Apesar de os alunos adquirirem melhores habilidades para pedir ajuda e de ocorrer melhor utilização dessa estratégia à medida que ficam mais velhos, há também um aumento considerável do evitar pedir ajuda com o avançar do processo de escolarização (Good et al., 1987, Newman, 1990). Não se sabe se as diferenças relacionadas à série refletem mudança no desenvolvimento cognitivo-social ou mudanças no contexto de sala de aula. Trata-se, pois, de uma questão complexa e que, segundo alguns autores, demanda pesquisas mais aprofundadas (Newman & Schwager, 1995).

Pesquisas também não são conclusivas quanto à diferença de gênero no que concerne ao pedir ajuda. Newman e Goldin (1990) verificaram que as meninas demonstram maior preocupação em não parecer burras, quando fazem perguntas ao professor em aula de matemática. Em um outro trabalho, Newman e Schwager verificaram que as meninas da 5ª série demonstravam ser mais preocupadas do que os meninos em fazer perguntas ao professor.

Boruchovitch (1999) menciona ser necessário o desenvolvimento de mais pesquisas sistemáticas que objetivem a ampliação do conhecimento sobre o uso das estratégias de aprendizagem por parte dos estudantes brasileiros. Segundo a autora, o estudo dessa temática tem constituído uma nova área de investigação para os profissionais que trabalham com aprendizagem humana.

Assim, considerando a relevância das estratégias de aprendizagem para o êxito acadêmico, a importância da estratégia de pedir ajuda como estratégia metacognitiva para a aprendizagem auto-regulada e a necessidade de maior conhecimento acerca do uso das estratégias por parte dos estudantes, o presente estudo relata os resultados de uma pesquisa descritiva e correlacional que objetivou examinar a relação entre a estratégia de pedir ajuda e as variáveis série escolar e idade entre alunos do ensino fundamental.

 

Método

Participantes

Fizeram parte do estudo 159 estudantes de ambos os sexos, sendo 59 alunos de 2ª série (37,1%), 58 estudantes de 3ª série (37,1%) e 42 alunos de 4ª série (28,5%) de uma escola pública do ensino fundamental de Campinas. Dos participantes, 46% eram meninos e 54%, meninas. A faixa etária variou de 7 a 11 anos, sendo a média de idade 9 anos. A pesquisa envolveu 4 salas de aula de 2ª série, 3, de 3ª série e 3, de 4ª série, totalizando 10 salas. Cada sala de aula conta com um professor multidisciplinar, um especialista em artes e outro em educação física.

Instrumento

Escala de Avaliação da Estratégia de Pedir Ajuda no Contexto Escolar (EAPA-EF)
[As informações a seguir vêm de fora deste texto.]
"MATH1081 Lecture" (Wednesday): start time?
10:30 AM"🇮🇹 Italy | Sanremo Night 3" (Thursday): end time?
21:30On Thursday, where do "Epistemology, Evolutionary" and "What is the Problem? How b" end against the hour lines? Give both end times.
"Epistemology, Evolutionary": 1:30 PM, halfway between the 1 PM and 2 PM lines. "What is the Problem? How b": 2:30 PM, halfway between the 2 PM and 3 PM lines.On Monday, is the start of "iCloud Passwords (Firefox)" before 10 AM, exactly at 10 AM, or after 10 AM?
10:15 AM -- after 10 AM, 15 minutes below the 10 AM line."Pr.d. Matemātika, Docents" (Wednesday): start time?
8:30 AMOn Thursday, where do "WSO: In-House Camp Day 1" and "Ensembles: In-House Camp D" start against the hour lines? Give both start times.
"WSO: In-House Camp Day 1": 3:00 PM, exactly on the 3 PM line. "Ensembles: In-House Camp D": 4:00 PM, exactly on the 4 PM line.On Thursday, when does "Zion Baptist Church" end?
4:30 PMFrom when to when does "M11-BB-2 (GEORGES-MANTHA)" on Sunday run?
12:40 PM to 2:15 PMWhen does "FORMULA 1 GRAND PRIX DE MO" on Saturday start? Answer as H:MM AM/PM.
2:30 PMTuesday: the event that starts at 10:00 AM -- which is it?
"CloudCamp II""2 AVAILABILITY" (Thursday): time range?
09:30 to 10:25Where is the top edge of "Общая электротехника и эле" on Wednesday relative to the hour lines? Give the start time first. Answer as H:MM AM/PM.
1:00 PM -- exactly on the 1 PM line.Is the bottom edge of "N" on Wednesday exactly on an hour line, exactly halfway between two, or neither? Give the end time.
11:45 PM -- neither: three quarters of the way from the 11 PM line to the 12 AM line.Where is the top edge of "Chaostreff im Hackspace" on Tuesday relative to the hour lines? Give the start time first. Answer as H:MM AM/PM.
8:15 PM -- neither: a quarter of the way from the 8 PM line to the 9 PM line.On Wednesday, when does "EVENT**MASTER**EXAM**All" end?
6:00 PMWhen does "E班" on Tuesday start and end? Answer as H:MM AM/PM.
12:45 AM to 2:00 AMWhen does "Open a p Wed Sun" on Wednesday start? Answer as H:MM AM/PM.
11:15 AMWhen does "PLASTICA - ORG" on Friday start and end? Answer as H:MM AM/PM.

Os dados relativos à estratégia de pedir ajuda foram coletados por meio da escala The Mathematics Learning in the Classroom Questionnaire (Newman, 1990), traduzida e adaptada por Serafim e Boruchovitch (2007). Inicialmente, o autor foi contatado e autorizou o uso, a tradução e a adaptação do instrumento ao contexto brasileiro. O instrumento original apresenta o formato de escala Likert, e consta de quatro subescalas em relação ao pedir ajuda à aprendizagem da matemática: percepção do ambiente de sala de aula (9 itens), estratégias de sala de aula (18 itens), atitudes e crenças sobre pedir ajuda (10 itens) e atitudes, crenças e metas de realização (13). Cada subescala possui instruções próprias relativas ao seu conteúdo.

Como o material é de língua inglesa, primeiramente foi realizada a tradução do inglês para o português por duas pessoas isoladamente. A concordância na tradução dos itens foi estimada, e ficou em torno de 85%. As poucas discordâncias foram resolvidas por consenso, prevalecendo a melhor tradução do item para a sua aplicação no contexto brasileiro. Em seguida, foi solicitado a um estudante norte-americano que fizesse a versão do instrumento para o inglês (back translation). A concordância na tradução dos itens foi estimada, e ficou em torno de 90%. Acredita-se que os cuidados metodológicos tomados, no que concerne à tradução e à adaptação do instrumento, possibilitaram a mensuração da variável estudada de maneira válida e confiável.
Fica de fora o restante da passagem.